On March 21, 2025, the U.S. Supreme Court gathered for one of its Conference meetings, where the Justices quietly decide which cases to hear and which to dismiss. Their decisions rest largely on memos from clerks—young attorneys who wield enormous influence over which issues make it to the highest court in the land. One such petition, ParkerVision v. TCL Holdings, highlights a gaping national security risk that few Americans even realize exists.
The threat comes through Supreme Court Rule 29.6, a disclosure requirement that demands parties reveal third-party ownership stakes if they exceed 10%. On the surface, this seems reasonable. But in practice, it has become a shield for America’s greatest adversary—the Chinese Communist Party (CCP).
CCP Control of TCL is Concealed
TCL, one of the world’s largest suppliers of “smart” TVs, many flagged as potential spyware by U.S. authorities, has used this loophole to avoid full transparency. The CCP’s stake in TCL sits at 5.5%, just under Rule 29.6’s 10% threshold, conveniently concealing the CCP’s control of TCL from the Supreme Court.
This isn’t just a paperwork issue. China is already the global leader in 57 out of 64 critical technologies that directly impact both America’s economy and national security. Yet TCL’s deep CCP ties remain obscured by an inadequate disclosure rule.
The Supreme Court’s 10% threshold is twice as high as the SEC’s disclosure requirement and completely detached from today’s geopolitical reality. The Court shapes not only legal doctrine but also America’s technological and economic survival. If our Justices are operating in the dark, then China is winning without even setting foot on the battlefield.
Supreme Court Must Address Concealment of Hostile Entities
To protect America, the Supreme Court must immediately update Rule 29.6 to require full transparency of any ownership, control, or financial ties to foreign adversaries, regardless of percentage. This is especially urgent for companies linked to the CCP or other hostile entities designated by the U.S. government.
The truth is no one really knows who owns TCL. Ownership in Chinese firms is deliberately opaque, structured through layers of front companies and offshore accounts. Even if the 10% threshold were lowered, it wouldn’t be enough. The rule must also demand disclosure of voting control, golden shares, veto rights, and merger influence—all of which determine real power, not just share percentages. If the Court fails to act, foreign adversaries will continue manipulating the U.S. legal system from behind a corporate smokescreen.
This disclosure requirement should also extend to any ongoing government investigations or sanctions against entities appearing before the Court. TCL, for instance, has already faced national security scrutiny from both the Trump and Biden administrations for concerns over its technology.
The case in question, ParkerVision v. TCL Holdings, comes from ParkerVision, a publicly traded American company based in Florida and run by U.S. engineers. ParkerVision is a pioneer in radio frequency communications—a technology critical to both America’s military and economic competition with China.
For years, the U.S. has worked to eliminate Huawei and other Chinese firms from our communications infrastructure. Yet, TCL has weaponized the U.S. legal system through a tactic known as Lawfare. It waited until two previous challengers (Intel and Hisense) had settled before filing a validity challenge at the U.S. Patent and Trademark Office (USPTO). Then, it illegally introduced new arguments and evidence mid-proceeding—a violation of due process that the USPTO inexplicably allowed to stand.
The Federal Circuit rubber-stamped this pro-China ruling without even issuing an opinion. This blatant violation of federal law came via a Rule 36 Affirmance—a procedural move that allows the court to affirm decisions without explanation. In a rare and alarming development, two former Federal Circuit judges publicly called for ParkerVision’s cert petition to be granted.
The Supreme Court’s refusal to grant cert in this case is a direct contradiction of its own Loper Bright decision from last year.
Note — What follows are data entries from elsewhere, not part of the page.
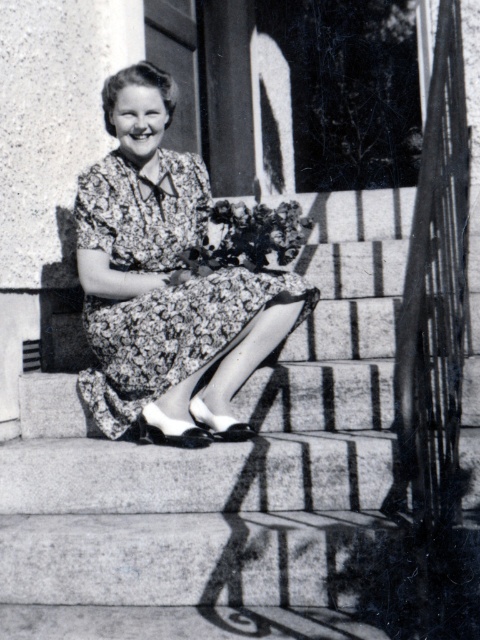
Based on the scene description, where are the smooth concrete stairs at center located in the image?

The smooth concrete stairs at center are located at point (237, 477).

From the picture: You are a photographer adjusting your camera settings to focus on two specific points in the image. The first point is at coordinates point (x=100, y=476) and the second is at point (x=231, y=204). Which point should you focus on first if you want to ensure the closest object is in sharp focus?

Point (x=100, y=476) is closer to the camera than point (x=231, y=204), so you should focus on point (x=100, y=476) first to ensure the closest object is in sharp focus.

You are standing in front of the stairs and want to place a small potted plant between the smooth concrete stairs at center and the floral dress at center. Which object should the plant be closer to based on their positions?

The smooth concrete stairs at center is closer to the viewer than the floral dress at center, so the plant should be placed closer to the floral dress at center to maintain the spatial relationship.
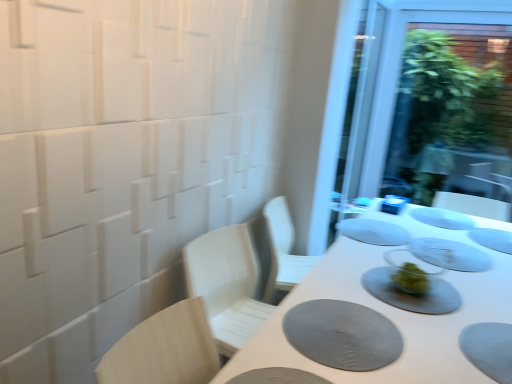
The image size is (512, 384). Identify the location of vacant area that is situated to the right of gray textured placemat at lower right. (435, 336).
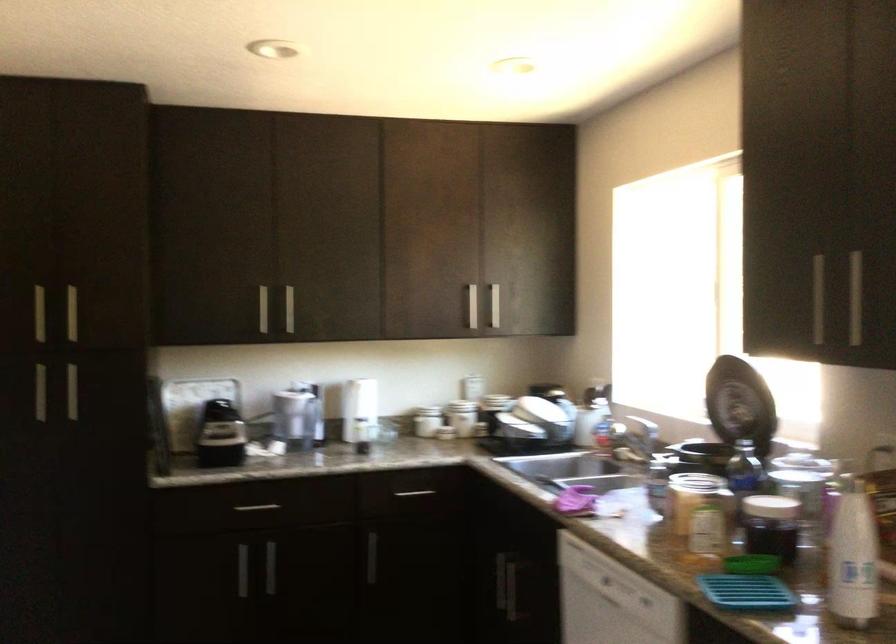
But did the Justices even realize that TCL, a serial patent infringer, is backed by a hostile foreign state engaged in systematic U.S. technology theft and Lawfare? Probably not.
China’s Lawfare strategy is escalating, and America remains vulnerable. Had the Supreme Court seized this opportunity, a clear message could have been sent to China: America’s courts are not a welcome mat for the CCP and its proxies to steal U.S. technology via Lawfare. But until the Supreme Court closes the Rule 29.6 loophole, they won’t even know when parties appearing before them conceal their CCP taskmasters.
The Supreme Court must wake up. If we continue to let China play the game unchallenged, we may soon find that the rules no longer belong to us.
Paul Morinville is Founder and Executive Director of SPARK Innovation. SPARK Innovation strives to create an policy environment where the conception, protection, and commercialization of technologies critical to our economic and national security prosper thereby enabling the United States to take back the global technological lead from China. Paul is an inventor and has been an executive at multiple technology startups including computer hardware, enterprise middleware, video compression software, artificial intelligence, and medical devices, and has licensed patents in the U.S. and China.